Instruction
Convert the lines below into a JSON list of strings, with one string per line and any blank lines omitted.

Collection entries
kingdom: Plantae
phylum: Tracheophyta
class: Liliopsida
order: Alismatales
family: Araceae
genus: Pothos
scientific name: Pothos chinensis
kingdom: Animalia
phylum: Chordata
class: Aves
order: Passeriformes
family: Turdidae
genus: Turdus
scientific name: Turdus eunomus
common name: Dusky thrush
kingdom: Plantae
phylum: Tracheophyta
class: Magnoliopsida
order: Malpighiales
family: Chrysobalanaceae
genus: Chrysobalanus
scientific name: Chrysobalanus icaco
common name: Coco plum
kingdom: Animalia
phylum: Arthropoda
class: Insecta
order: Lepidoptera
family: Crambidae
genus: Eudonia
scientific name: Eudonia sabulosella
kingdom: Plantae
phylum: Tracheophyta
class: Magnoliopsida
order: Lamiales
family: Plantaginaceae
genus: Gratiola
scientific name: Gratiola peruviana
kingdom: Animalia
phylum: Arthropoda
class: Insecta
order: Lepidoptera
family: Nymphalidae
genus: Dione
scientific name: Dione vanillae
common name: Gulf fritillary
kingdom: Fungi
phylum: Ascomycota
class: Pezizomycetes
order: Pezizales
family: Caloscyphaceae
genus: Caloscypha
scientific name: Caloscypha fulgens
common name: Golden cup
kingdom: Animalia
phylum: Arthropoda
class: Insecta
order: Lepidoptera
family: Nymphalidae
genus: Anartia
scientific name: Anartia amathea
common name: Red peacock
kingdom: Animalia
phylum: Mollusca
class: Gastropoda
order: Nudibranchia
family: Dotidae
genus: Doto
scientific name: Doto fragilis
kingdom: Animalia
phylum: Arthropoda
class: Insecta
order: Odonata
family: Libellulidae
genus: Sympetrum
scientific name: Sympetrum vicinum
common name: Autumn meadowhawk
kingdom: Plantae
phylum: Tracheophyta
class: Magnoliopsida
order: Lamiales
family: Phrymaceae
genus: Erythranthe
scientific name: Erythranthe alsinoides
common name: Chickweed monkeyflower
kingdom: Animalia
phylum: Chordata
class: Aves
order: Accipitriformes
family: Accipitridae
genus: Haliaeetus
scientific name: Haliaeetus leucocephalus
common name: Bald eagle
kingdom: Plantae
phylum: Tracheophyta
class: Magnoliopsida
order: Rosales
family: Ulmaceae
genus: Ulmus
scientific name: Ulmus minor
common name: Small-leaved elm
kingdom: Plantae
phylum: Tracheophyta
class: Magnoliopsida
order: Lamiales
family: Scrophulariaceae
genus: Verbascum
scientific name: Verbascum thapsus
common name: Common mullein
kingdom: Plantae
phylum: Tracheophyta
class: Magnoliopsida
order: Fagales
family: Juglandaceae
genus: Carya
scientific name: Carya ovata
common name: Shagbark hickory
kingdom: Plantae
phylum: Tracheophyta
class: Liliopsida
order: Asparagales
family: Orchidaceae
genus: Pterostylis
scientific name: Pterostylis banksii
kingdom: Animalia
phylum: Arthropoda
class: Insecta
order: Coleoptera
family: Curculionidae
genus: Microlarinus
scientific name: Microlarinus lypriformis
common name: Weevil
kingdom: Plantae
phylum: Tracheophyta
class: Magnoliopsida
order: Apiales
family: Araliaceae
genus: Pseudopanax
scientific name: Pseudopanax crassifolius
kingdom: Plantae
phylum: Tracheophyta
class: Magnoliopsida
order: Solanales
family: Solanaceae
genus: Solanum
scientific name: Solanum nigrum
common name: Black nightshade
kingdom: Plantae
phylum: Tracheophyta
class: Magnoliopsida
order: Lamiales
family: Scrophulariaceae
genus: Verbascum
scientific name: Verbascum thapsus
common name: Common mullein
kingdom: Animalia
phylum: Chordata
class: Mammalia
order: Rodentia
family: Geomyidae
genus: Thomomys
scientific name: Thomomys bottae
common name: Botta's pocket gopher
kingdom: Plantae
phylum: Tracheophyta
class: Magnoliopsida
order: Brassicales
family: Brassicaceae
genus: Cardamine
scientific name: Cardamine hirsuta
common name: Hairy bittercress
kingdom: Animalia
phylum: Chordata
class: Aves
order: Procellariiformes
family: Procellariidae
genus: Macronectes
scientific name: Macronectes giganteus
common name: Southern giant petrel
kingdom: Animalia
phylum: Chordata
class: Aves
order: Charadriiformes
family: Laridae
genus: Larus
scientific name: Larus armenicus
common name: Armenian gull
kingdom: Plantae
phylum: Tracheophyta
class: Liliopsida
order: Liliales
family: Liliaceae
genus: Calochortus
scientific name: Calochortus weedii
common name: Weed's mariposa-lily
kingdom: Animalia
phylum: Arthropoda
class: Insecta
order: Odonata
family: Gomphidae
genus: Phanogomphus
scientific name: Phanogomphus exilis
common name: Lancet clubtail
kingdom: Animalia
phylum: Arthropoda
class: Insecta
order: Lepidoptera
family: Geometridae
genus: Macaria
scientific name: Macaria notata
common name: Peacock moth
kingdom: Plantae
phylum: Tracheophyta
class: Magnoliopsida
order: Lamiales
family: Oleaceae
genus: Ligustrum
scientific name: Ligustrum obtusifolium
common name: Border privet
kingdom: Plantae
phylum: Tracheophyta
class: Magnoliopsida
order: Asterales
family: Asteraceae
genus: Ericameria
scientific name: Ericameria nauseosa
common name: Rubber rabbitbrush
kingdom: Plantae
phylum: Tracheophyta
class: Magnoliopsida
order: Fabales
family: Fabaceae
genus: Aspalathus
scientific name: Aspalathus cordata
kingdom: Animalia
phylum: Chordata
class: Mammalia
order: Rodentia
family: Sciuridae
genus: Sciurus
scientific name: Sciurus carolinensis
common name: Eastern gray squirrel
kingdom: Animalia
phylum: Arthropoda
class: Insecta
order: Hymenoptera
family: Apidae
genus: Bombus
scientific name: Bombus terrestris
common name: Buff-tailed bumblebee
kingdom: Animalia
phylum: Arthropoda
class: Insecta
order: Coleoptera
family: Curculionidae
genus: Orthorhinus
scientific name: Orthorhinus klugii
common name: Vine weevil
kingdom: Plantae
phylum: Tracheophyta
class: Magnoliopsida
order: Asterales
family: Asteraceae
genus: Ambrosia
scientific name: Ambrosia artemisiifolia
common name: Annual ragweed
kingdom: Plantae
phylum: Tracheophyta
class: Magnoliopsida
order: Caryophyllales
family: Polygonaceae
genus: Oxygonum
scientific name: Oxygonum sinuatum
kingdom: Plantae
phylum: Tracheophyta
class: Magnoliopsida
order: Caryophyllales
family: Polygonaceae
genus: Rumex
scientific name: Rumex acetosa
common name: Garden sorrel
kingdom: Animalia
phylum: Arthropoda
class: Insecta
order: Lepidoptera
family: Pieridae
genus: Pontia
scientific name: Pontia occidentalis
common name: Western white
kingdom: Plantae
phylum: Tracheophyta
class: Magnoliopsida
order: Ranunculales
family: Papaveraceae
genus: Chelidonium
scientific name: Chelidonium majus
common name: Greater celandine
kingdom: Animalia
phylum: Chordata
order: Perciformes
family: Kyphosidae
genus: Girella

Result of the exercise
[
  "kingdom: Plantae",
  "phylum: Tracheophyta",
  "class: Liliopsida",
  "order: Alismatales",
  "family: Araceae",
  "genus: Pothos",
  "scientific name: Pothos chinensis",
  "kingdom: Animalia",
  "phylum: Chordata",
  "class: Aves",
  "order: Passeriformes",
  "family: Turdidae",
  "genus: Turdus",
  "scientific name: Turdus eunomus",
  "common name: Dusky thrush",
  "kingdom: Plantae",
  "phylum: Tracheophyta",
  "class: Magnoliopsida",
  "order: Malpighiales",
  "family: Chrysobalanaceae",
  "genus: Chrysobalanus",
  "scientific name: Chrysobalanus icaco",
  "common name: Coco plum",
  "kingdom: Animalia",
  "phylum: Arthropoda",
  "class: Insecta",
  "order: Lepidoptera",
  "family: Crambidae",
  "genus: Eudonia",
  "scientific name: Eudonia sabulosella",
  "kingdom: Plantae",
  "phylum: Tracheophyta",
  "class: Magnoliopsida",
  "order: Lamiales",
  "family: Plantaginaceae",
  "genus: Gratiola",
  "scientific name: Gratiola peruviana",
  "kingdom: Animalia",
  "phylum: Arthropoda",
  "class: Insecta",
  "order: Lepidoptera",
  "family: Nymphalidae",
  "genus: Dione",
  "scientific name: Dione vanillae",
  "common name: Gulf fritillary",
  "kingdom: Fungi",
  "phylum: Ascomycota",
  "class: Pezizomycetes",
  "order: Pezizales",
  "family: Caloscyphaceae",
  "genus: Caloscypha",
  "scientific name: Caloscypha fulgens",
  "common name: Golden cup",
  "kingdom: Animalia",
  "phylum: Arthropoda",
  "class: Insecta",
  "order: Lepidoptera",
  "family: Nymphalidae",
  "genus: Anartia",
  "scientific name: Anartia amathea",
  "common name: Red peacock",
  "kingdom: Animalia",
  "phylum: Mollusca",
  "class: Gastropoda",
  "order: Nudibranchia",
  "family: Dotidae",
  "genus: Doto",
  "scientific name: Doto fragilis",
  "kingdom: Animalia",
  "phylum: Arthropoda",
  "class: Insecta",
  "order: Odonata",
  "family: Libellulidae",
  "genus: Sympetrum",
  "scientific name: Sympetrum vicinum",
  "common name: Autumn meadowhawk",
  "kingdom: Plantae",
  "phylum: Tracheophyta",
  "class: Magnoliopsida",
  "order: Lamiales",
  "family: Phrymaceae",
  "genus: Erythranthe",
  "scientific name: Erythranthe alsinoides",
  "common name: Chickweed monkeyflower",
  "kingdom: Animalia",
  "phylum: Chordata",
  "class: Aves",
  "order: Accipitriformes",
  "family: Accipitridae",
  "genus: Haliaeetus",
  "scientific name: Haliaeetus leucocephalus",
  "common name: Bald eagle",
  "kingdom: Plantae",
  "phylum: Tracheophyta",
  "class: Magnoliopsida",
  "order: Rosales",
  "family: Ulmaceae",
  "genus: Ulmus",
  "scientific name: Ulmus minor",
  "common name: Small-leaved elm",
  "kingdom: Plantae",
  "phylum: Tracheophyta",
  "class: Magnoliopsida",
  "order: Lamiales",
  "family: Scrophulariaceae",
  "genus: Verbascum",
  "scientific name: Verbascum thapsus",
  "common name: Common mullein",
  "kingdom: Plantae",
  "phylum: Tracheophyta",
  "class: Magnoliopsida",
  "order: Fagales",
  "family: Juglandaceae",
  "genus: Carya",
  "scientific name: Carya ovata",
  "common name: Shagbark hickory",
  "kingdom: Plantae",
  "phylum: Tracheophyta",
  "class: Liliopsida",
  "order: Asparagales",
  "family: Orchidaceae",
  "genus: Pterostylis",
  "scientific name: Pterostylis banksii",
  "kingdom: Animalia",
  "phylum: Arthropoda",
  "class: Insecta",
  "order: Coleoptera",
  "family: Curculionidae",
  "genus: Microlarinus",
  "scientific name: Microlarinus lypriformis",
  "common name: Weevil",
  "kingdom: Plantae",
  "phylum: Tracheophyta",
  "class: Magnoliopsida",
  "order: Apiales",
  "family: Araliaceae",
  "genus: Pseudopanax",
  "scientific name: Pseudopanax crassifolius",
  "kingdom: Plantae",
  "phylum: Tracheophyta",
  "class: Magnoliopsida",
  "order: Solanales",
  "family: Solanaceae",
  "genus: Solanum",
  "scientific name: Solanum nigrum",
  "common name: Black nightshade",
  "kingdom: Plantae",
  "phylum: Tracheophyta",
  "class: Magnoliopsida",
  "order: Lamiales",
  "family: Scrophulariaceae",
  "genus: Verbascum",
  "scientific name: Verbascum thapsus",
  "common name: Common mullein",
  "kingdom: Animalia",
  "phylum: Chordata",
  "class: Mammalia",
  "order: Rodentia",
  "family: Geomyidae",
  "genus: Thomomys",
  "scientific name: Thomomys bottae",
  "common name: Botta's pocket gopher",
  "kingdom: Plantae",
  "phylum: Tracheophyta",
  "class: Magnoliopsida",
  "order: Brassicales",
  "family: Brassicaceae",
  "genus: Cardamine",
  "scientific name: Cardamine hirsuta",
  "common name: Hairy bittercress",
  "kingdom: Animalia",
  "phylum: Chordata",
  "class: Aves",
  "order: Procellariiformes",
  "family: Procellariidae",
  "genus: Macronectes",
  "scientific name: Macronectes giganteus",
  "common name: Southern giant petrel",
  "kingdom: Animalia",
  "phylum: Chordata",
  "class: Aves",
  "order: Charadriiformes",
  "family: Laridae",
  "genus: Larus",
  "scientific name: Larus armenicus",
  "common name: Armenian gull",
  "kingdom: Plantae",
  "phylum: Tracheophyta",
  "class: Liliopsida",
  "order: Liliales",
  "family: Liliaceae",
  "genus: Calochortus",
  "scientific name: Calochortus weedii",
  "common name: Weed's mariposa-lily",
  "kingdom: Animalia",
  "phylum: Arthropoda",
  "class: Insecta",
  "order: Odonata",
  "family: Gomphidae",
  "genus: Phanogomphus",
  "scientific name: Phanogomphus exilis",
  "common name: Lancet clubtail",
  "kingdom: Animalia",
  "phylum: Arthropoda",
  "class: Insecta",
  "order: Lepidoptera",
  "family: Geometridae",
  "genus: Macaria",
  "scientific name: Macaria notata",
  "common name: Peacock moth",
  "kingdom: Plantae",
  "phylum: Tracheophyta",
  "class: Magnoliopsida",
  "order: Lamiales",
  "family: Oleaceae",
  "genus: Ligustrum",
  "scientific name: Ligustrum obtusifolium",
  "common name: Border privet",
  "kingdom: Plantae",
  "phylum: Tracheophyta",
  "class: Magnoliopsida",
  "order: Asterales",
  "family: Asteraceae",
  "genus: Ericameria",
  "scientific name: Ericameria nauseosa",
  "common name: Rubber rabbitbrush",
  "kingdom: Plantae",
  "phylum: Tracheophyta",
  "class: Magnoliopsida",
  "order: Fabales",
  "family: Fabaceae",
  "genus: Aspalathus",
  "scientific name: Aspalathus cordata",
  "kingdom: Animalia",
  "phylum: Chordata",
  "class: Mammalia",
  "order: Rodentia",
  "family: Sciuridae",
  "genus: Sciurus",
  "scientific name: Sciurus carolinensis",
  "common name: Eastern gray squirrel",
  "kingdom: Animalia",
  "phylum: Arthropoda",
  "class: Insecta",
  "order: Hymenoptera",
  "family: Apidae",
  "genus: Bombus",
  "scientific name: Bombus terrestris",
  "common name: Buff-tailed bumblebee",
  "kingdom: Animalia",
  "phylum: Arthropoda",
  "class: Insecta",
  "order: Coleoptera",
  "family: Curculionidae",
  "genus: Orthorhinus",
  "scientific name: Orthorhinus klugii",
  "common name: Vine weevil",
  "kingdom: Plantae",
  "phylum: Tracheophyta",
  "class: Magnoliopsida",
  "order: Asterales",
  "family: Asteraceae",
  "genus: Ambrosia",
  "scientific name: Ambrosia artemisiifolia",
  "common name: Annual ragweed",
  "kingdom: Plantae",
  "phylum: Tracheophyta",
  "class: Magnoliopsida",
  "order: Caryophyllales",
  "family: Polygonaceae",
  "genus: Oxygonum",
  "scientific name: Oxygonum sinuatum",
  "kingdom: Plantae",
  "phylum: Tracheophyta",
  "class: Magnoliopsida",
  "order: Caryophyllales",
  "family: Polygonaceae",
  "genus: Rumex",
  "scientific name: Rumex acetosa",
  "common name: Garden sorrel",
  "kingdom: Animalia",
  "phylum: Arthropoda",
  "class: Insecta",
  "order: Lepidoptera",
  "family: Pieridae",
  "genus: Pontia",
  "scientific name: Pontia occidentalis",
  "common name: Western white",
  "kingdom: Plantae",
  "phylum: Tracheophyta",
  "class: Magnoliopsida",
  "order: Ranunculales",
  "family: Papaveraceae",
  "genus: Chelidonium",
  "scientific name: Chelidonium majus",
  "common name: Greater celandine",
  "kingdom: Animalia",
  "phylum: Chordata",
  "order: Perciformes",
  "family: Kyphosidae",
  "genus: Girella"
]